_Task directions_
Your task is to transcribe, without alteration, the lines from the top of the material below through the line bearing "staining of human", inclusive.

_Information supplied_

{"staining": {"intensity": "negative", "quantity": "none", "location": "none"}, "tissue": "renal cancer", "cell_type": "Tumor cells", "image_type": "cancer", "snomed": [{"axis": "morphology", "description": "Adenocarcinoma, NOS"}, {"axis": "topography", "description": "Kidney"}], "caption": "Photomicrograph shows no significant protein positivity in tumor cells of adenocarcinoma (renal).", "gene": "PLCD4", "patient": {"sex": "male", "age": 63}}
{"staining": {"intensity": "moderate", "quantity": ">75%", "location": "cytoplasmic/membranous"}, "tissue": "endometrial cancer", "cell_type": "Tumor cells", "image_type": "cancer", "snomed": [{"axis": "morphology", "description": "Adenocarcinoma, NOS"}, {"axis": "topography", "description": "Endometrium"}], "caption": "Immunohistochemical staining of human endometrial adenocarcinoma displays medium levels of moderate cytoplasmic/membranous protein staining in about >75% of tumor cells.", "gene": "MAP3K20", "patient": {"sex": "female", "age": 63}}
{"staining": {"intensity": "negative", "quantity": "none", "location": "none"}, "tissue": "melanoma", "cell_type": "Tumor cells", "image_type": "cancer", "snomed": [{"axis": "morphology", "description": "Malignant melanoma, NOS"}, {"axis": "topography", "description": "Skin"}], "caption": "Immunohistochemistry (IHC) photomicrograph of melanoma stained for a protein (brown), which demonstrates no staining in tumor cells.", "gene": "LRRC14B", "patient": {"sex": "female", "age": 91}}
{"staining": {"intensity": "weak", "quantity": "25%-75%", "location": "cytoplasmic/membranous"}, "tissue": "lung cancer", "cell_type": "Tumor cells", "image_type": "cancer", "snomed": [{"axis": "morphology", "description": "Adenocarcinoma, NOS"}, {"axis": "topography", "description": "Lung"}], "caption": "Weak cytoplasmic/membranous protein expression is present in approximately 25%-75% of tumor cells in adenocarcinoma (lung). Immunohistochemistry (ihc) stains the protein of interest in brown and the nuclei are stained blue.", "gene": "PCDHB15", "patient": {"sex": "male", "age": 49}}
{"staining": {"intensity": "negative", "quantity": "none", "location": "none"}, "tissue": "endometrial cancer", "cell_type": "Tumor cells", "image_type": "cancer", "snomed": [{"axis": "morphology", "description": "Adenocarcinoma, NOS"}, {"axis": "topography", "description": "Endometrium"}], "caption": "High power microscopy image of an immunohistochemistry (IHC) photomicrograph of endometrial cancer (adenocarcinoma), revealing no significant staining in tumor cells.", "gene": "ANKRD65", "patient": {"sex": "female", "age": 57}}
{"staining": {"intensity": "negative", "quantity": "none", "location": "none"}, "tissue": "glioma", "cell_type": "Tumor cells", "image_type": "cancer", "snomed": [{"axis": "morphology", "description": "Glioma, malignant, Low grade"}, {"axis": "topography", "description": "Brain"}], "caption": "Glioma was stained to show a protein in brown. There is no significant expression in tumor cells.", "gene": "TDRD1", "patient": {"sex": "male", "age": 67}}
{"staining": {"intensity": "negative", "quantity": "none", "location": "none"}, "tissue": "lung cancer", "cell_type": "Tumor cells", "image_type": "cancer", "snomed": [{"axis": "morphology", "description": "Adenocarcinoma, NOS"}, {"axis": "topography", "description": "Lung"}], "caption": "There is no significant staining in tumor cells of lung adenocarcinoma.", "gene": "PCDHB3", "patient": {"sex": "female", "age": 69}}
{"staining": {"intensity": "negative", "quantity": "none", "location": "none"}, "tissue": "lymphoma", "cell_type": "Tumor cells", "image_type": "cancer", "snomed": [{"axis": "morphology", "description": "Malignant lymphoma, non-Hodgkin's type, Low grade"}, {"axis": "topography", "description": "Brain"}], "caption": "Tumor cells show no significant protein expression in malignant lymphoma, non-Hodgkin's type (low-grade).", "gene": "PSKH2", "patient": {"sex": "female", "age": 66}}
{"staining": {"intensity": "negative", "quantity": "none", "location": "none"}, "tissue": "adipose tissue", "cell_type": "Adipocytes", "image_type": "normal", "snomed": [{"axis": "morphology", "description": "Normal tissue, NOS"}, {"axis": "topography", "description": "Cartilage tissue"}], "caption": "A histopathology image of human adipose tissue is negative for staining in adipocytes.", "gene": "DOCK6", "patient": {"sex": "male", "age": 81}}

_Output for this task_
{"staining": {"intensity": "negative", "quantity": "none", "location": "none"}, "tissue": "renal cancer", "cell_type": "Tumor cells", "image_type": "cancer", "snomed": [{"axis": "morphology", "description": "Adenocarcinoma, NOS"}, {"axis": "topography", "description": "Kidney"}], "caption": "Photomicrograph shows no significant protein positivity in tumor cells of adenocarcinoma (renal).", "gene": "PLCD4", "patient": {"sex": "male", "age": 63}}
{"staining": {"intensity": "moderate", "quantity": ">75%", "location": "cytoplasmic/membranous"}, "tissue": "endometrial cancer", "cell_type": "Tumor cells", "image_type": "cancer", "snomed": [{"axis": "morphology", "description": "Adenocarcinoma, NOS"}, {"axis": "topography", "description": "Endometrium"}], "caption": "Immunohistochemical staining of human endometrial adenocarcinoma displays medium levels of moderate cytoplasmic/membranous protein staining in about >75% of tumor cells.", "gene": "MAP3K20", "patient": {"sex": "female", "age": 63}}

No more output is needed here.